The inner 35-year-old businesswoman in me loves trousers. I’m trouser-fluid when it comes to shapes. I love all kinds of pants. My ideal outfit would be…a patterned trouser with an embellished shoe, preferably Miu Miu. Some sort of pussy-bow blouse, or a collared one, in a wild color or pattern, maybe with a vest over it. I don’t get to experience winter in Florida, but I’d love a big, obnoxious coat.
What do you wish people would ask you about?
I wish people would ask me what I care about. It can be so easy to slip into meaningless conversation. I love deep conversation, getting to know people, what makes them tick. I want to be asked what I’m passionate about. I also wish people would recognize the validity of teenagers’ emotions. Everything is interpreted as a phase, which is true, but doesn’t lesson the validity of what you’re participating in.
What annoying things do “adults” or “grown ups” do that you wish they would stop?
When adults say the whole “when I was a kid” spiel to detract from young people’s problems today. I know that things were different decades ago, but millennials have all kinds of obstacles and stresses. I hate it when adults only ask me about where I’m going to college! There’s a lot of pressure around choosing schools, and I have so much more to talk about than where I’ll be next fall.
Update me on the slang.
People say “RIP” a lot. It means “I’m so done” or “I’m dead.”
People don’t really say “v” anymore. It means very, to say things like “I’m v tired” or “I’m v hungry.”
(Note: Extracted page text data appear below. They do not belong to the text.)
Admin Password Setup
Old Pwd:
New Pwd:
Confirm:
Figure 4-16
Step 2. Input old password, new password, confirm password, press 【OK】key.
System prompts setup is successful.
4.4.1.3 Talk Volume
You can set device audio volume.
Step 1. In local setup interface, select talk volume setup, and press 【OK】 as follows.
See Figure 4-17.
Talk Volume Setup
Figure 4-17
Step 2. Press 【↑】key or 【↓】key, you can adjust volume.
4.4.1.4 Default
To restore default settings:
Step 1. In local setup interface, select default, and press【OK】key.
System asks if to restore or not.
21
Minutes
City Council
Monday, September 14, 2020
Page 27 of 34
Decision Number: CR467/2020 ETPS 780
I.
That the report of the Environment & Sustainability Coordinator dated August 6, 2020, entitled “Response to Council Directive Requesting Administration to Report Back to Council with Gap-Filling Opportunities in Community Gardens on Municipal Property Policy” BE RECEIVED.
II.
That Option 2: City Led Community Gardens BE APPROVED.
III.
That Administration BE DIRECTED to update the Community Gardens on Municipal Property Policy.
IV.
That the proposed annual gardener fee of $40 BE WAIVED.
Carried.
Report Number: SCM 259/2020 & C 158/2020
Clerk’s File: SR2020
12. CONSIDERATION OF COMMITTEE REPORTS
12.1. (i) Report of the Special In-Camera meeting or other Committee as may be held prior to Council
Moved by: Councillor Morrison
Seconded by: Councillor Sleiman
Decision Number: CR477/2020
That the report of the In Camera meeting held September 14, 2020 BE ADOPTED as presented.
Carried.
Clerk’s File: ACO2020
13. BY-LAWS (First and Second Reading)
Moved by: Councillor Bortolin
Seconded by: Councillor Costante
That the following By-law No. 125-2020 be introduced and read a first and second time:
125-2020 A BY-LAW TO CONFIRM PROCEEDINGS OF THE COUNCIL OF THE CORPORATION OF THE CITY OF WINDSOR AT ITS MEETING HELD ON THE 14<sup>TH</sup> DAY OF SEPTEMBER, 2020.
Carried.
What, in terms of pop culture, is defining your generation?
I don’t think this defines our generation in any way, but people were very obsessed with Bee Movie in 2016. I think this love is satirical, but there are so many Bee Movie memes and videos circulating.
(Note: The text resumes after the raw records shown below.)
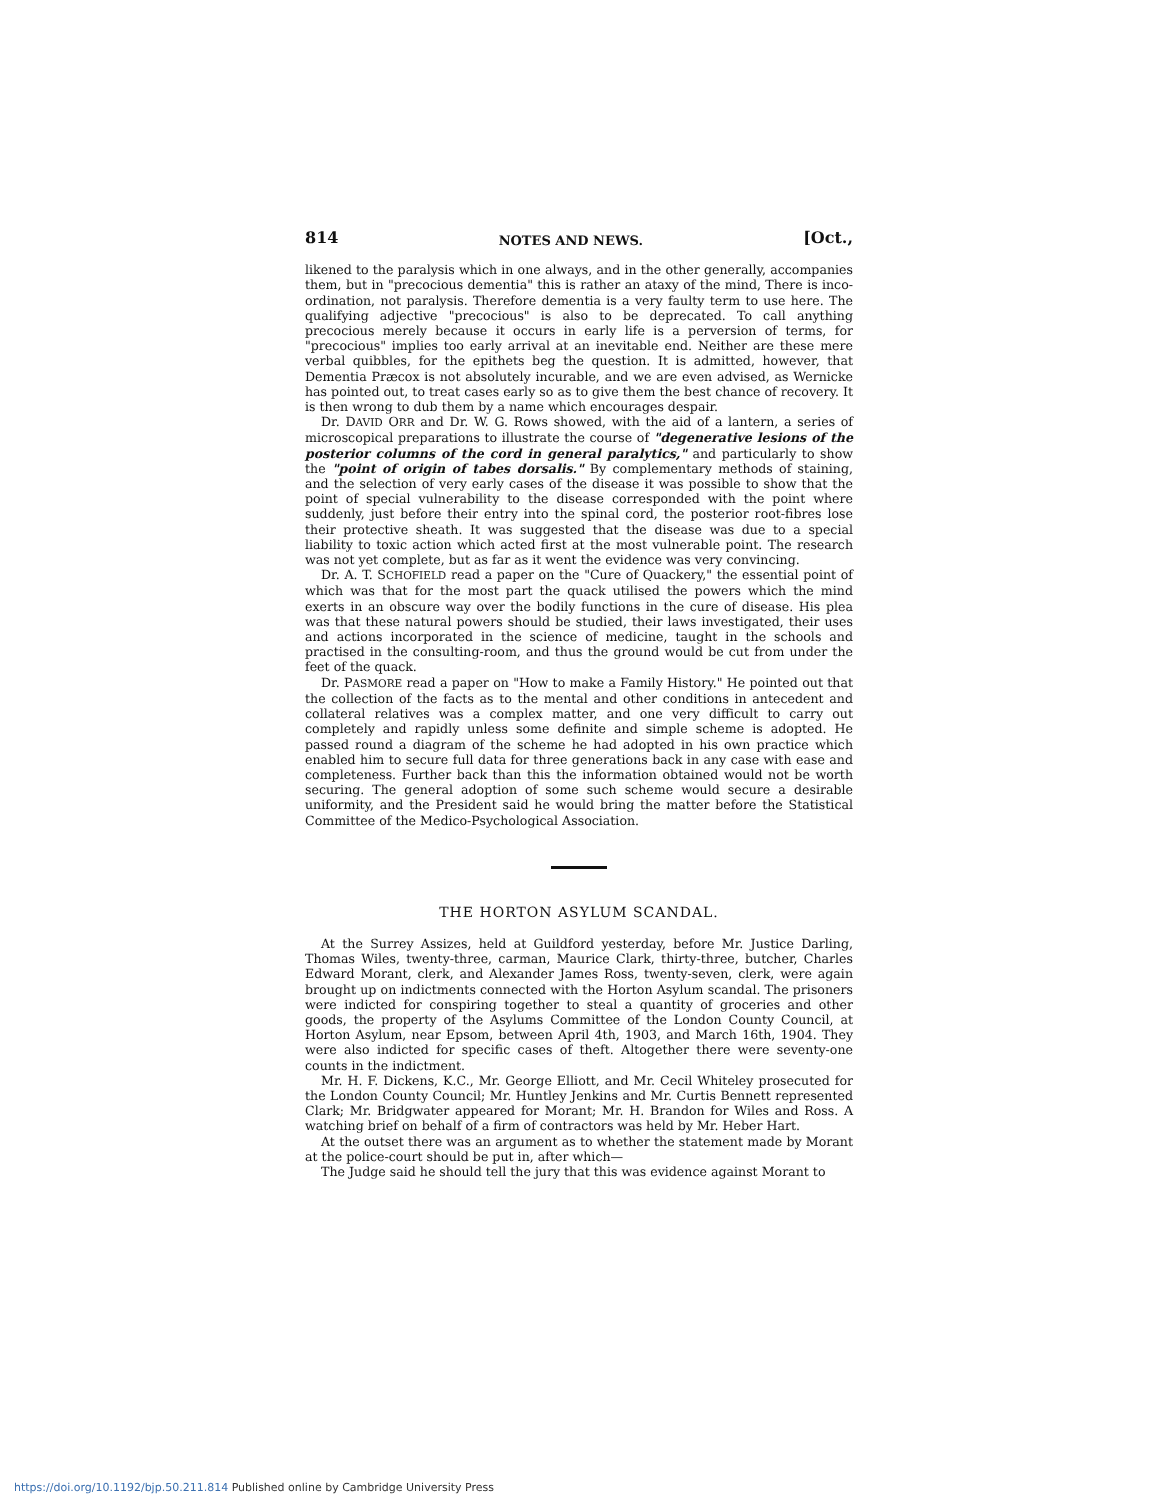814 NOTES AND NEWS. [Oct.,
likened to the paralysis which in one always, and in the other generally, accompanies them, but in "precocious dementia" this is rather an ataxy of the mind, There is inco-ordination, not paralysis. Therefore dementia is a very faulty term to use here. The qualifying adjective "precocious" is also to be deprecated. To call anything precocious merely because it occurs in early life is a perversion of terms, for "precocious" implies too early arrival at an inevitable end. Neither are these mere verbal quibbles, for the epithets beg the question. It is admitted, however, that Dementia Præcox is not absolutely incurable, and we are even advised, as Wernicke has pointed out, to treat cases early so as to give them the best chance of recovery. It is then wrong to dub them by a name which encourages despair.
Dr. DAVID ORR and Dr. W. G. Rows showed, with the aid of a lantern, a series of microscopical preparations to illustrate the course of "degenerative lesions of the posterior columns of the cord in general paralytics," and particularly to show the "point of origin of tabes dorsalis." By complementary methods of staining, and the selection of very early cases of the disease it was possible to show that the point of special vulnerability to the disease corresponded with the point where suddenly, just before their entry into the spinal cord, the posterior root-fibres lose their protective sheath. It was suggested that the disease was due to a special liability to toxic action which acted first at the most vulnerable point. The research was not yet complete, but as far as it went the evidence was very convincing.
Dr. A. T. SCHOFIELD read a paper on the "Cure of Quackery," the essential point of which was that for the most part the quack utilised the powers which the mind exerts in an obscure way over the bodily functions in the cure of disease. His plea was that these natural powers should be studied, their laws investigated, their uses and actions incorporated in the science of medicine, taught in the schools and practised in the consulting-room, and thus the ground would be cut from under the feet of the quack.
Dr. PASMORE read a paper on "How to make a Family History." He pointed out that the collection of the facts as to the mental and other conditions in antecedent and collateral relatives was a complex matter, and one very difficult to carry out completely and rapidly unless some definite and simple scheme is adopted. He passed round a diagram of the scheme he had adopted in his own practice which enabled him to secure full data for three generations back in any case with ease and completeness. Further back than this the information obtained would not be worth securing. The general adoption of some such scheme would secure a desirable uniformity, and the President said he would bring the matter before the Statistical Committee of the Medico-Psychological Association.
THE HORTON ASYLUM SCANDAL.
At the Surrey Assizes, held at Guildford yesterday, before Mr. Justice Darling, Thomas Wiles, twenty-three, carman, Maurice Clark, thirty-three, butcher, Charles Edward Morant, clerk, and Alexander James Ross, twenty-seven, clerk, were again brought up on indictments connected with the Horton Asylum scandal. The prisoners were indicted for conspiring together to steal a quantity of groceries and other goods, the property of the Asylums Committee of the London County Council, at Horton Asylum, near Epsom, between April 4th, 1903, and March 16th, 1904. They were also indicted for specific cases of theft. Altogether there were seventy-one counts in the indictment.
Mr. H. F. Dickens, K.C., Mr. George Elliott, and Mr. Cecil Whiteley prosecuted for the London County Council; Mr. Huntley Jenkins and Mr. Curtis Bennett represented Clark; Mr. Bridgwater appeared for Morant; Mr. H. Brandon for Wiles and Ross. A watching brief on behalf of a firm of contractors was held by Mr. Heber Hart.
At the outset there was an argument as to whether the statement made by Morant at the police-court should be put in, after which—
The Judge said he should tell the jury that this was evidence against Morant to
https://doi.org/10.1192/bjp.50.211.814 Published online by Cambridge University Press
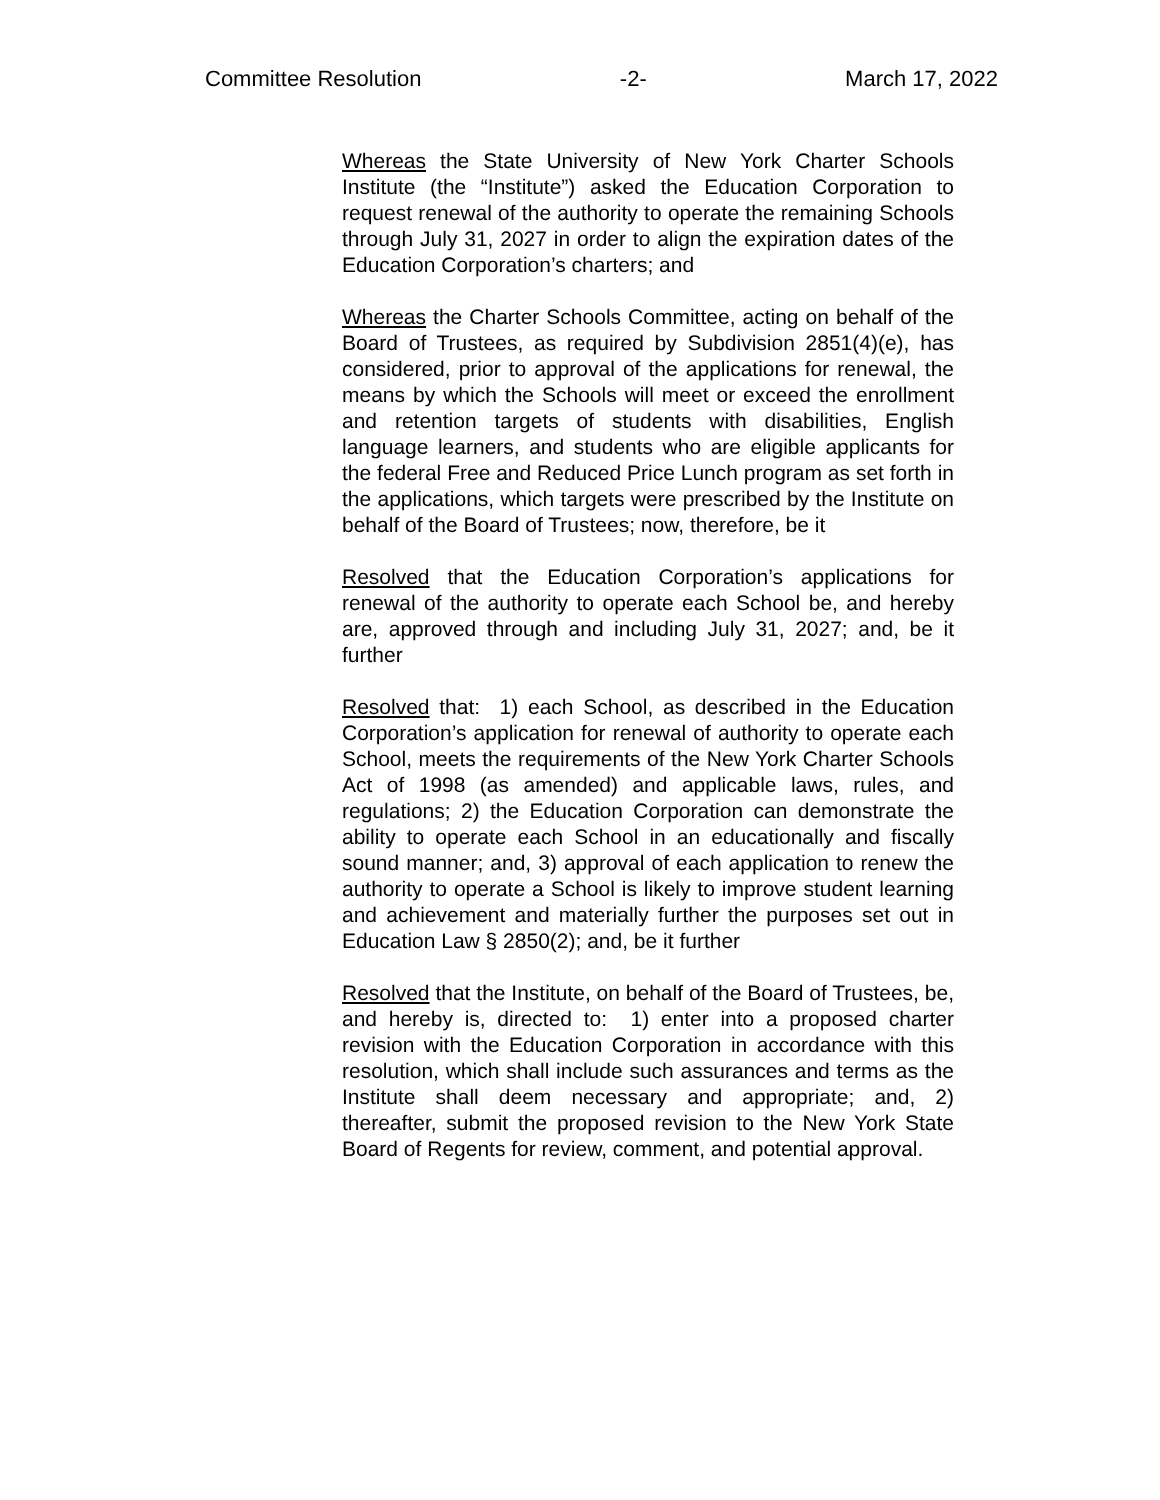Committee Resolution -2- March 17, 2022
Whereas the State University of New York Charter Schools Institute (the “Institute”) asked the Education Corporation to request renewal of the authority to operate the remaining Schools through July 31, 2027 in order to align the expiration dates of the Education Corporation’s charters; and
Whereas the Charter Schools Committee, acting on behalf of the Board of Trustees, as required by Subdivision 2851(4)(e), has considered, prior to approval of the applications for renewal, the means by which the Schools will meet or exceed the enrollment and retention targets of students with disabilities, English language learners, and students who are eligible applicants for the federal Free and Reduced Price Lunch program as set forth in the applications, which targets were prescribed by the Institute on behalf of the Board of Trustees; now, therefore, be it
Resolved that the Education Corporation’s applications for renewal of the authority to operate each School be, and hereby are, approved through and including July 31, 2027; and, be it further
Resolved that: 1) each School, as described in the Education Corporation’s application for renewal of authority to operate each School, meets the requirements of the New York Charter Schools Act of 1998 (as amended) and applicable laws, rules, and regulations; 2) the Education Corporation can demonstrate the ability to operate each School in an educationally and fiscally sound manner; and, 3) approval of each application to renew the authority to operate a School is likely to improve student learning and achievement and materially further the purposes set out in Education Law § 2850(2); and, be it further
Resolved that the Institute, on behalf of the Board of Trustees, be, and hereby is, directed to: 1) enter into a proposed charter revision with the Education Corporation in accordance with this resolution, which shall include such assurances and terms as the Institute shall deem necessary and appropriate; and, 2) thereafter, submit the proposed revision to the New York State Board of Regents for review, comment, and potential approval.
What are your hopes and dreams?
When I look to the future, I hope to be content in whatever I end up doing. I don’t have any substantial goals right now other than my immediate goal to get into college and do well in school. In my life, I want to be creatively fulfilled and able to put energy into things that I enjoy. I love art and writing, and I don’t want those things to be lost when I age and become a serious businessperson. Essentially, I just want to be satisfied in whatever the future holds, even if I don’t achieve my childhood dreams of becoming the world’s best author/artist/celebrity extraordinaire.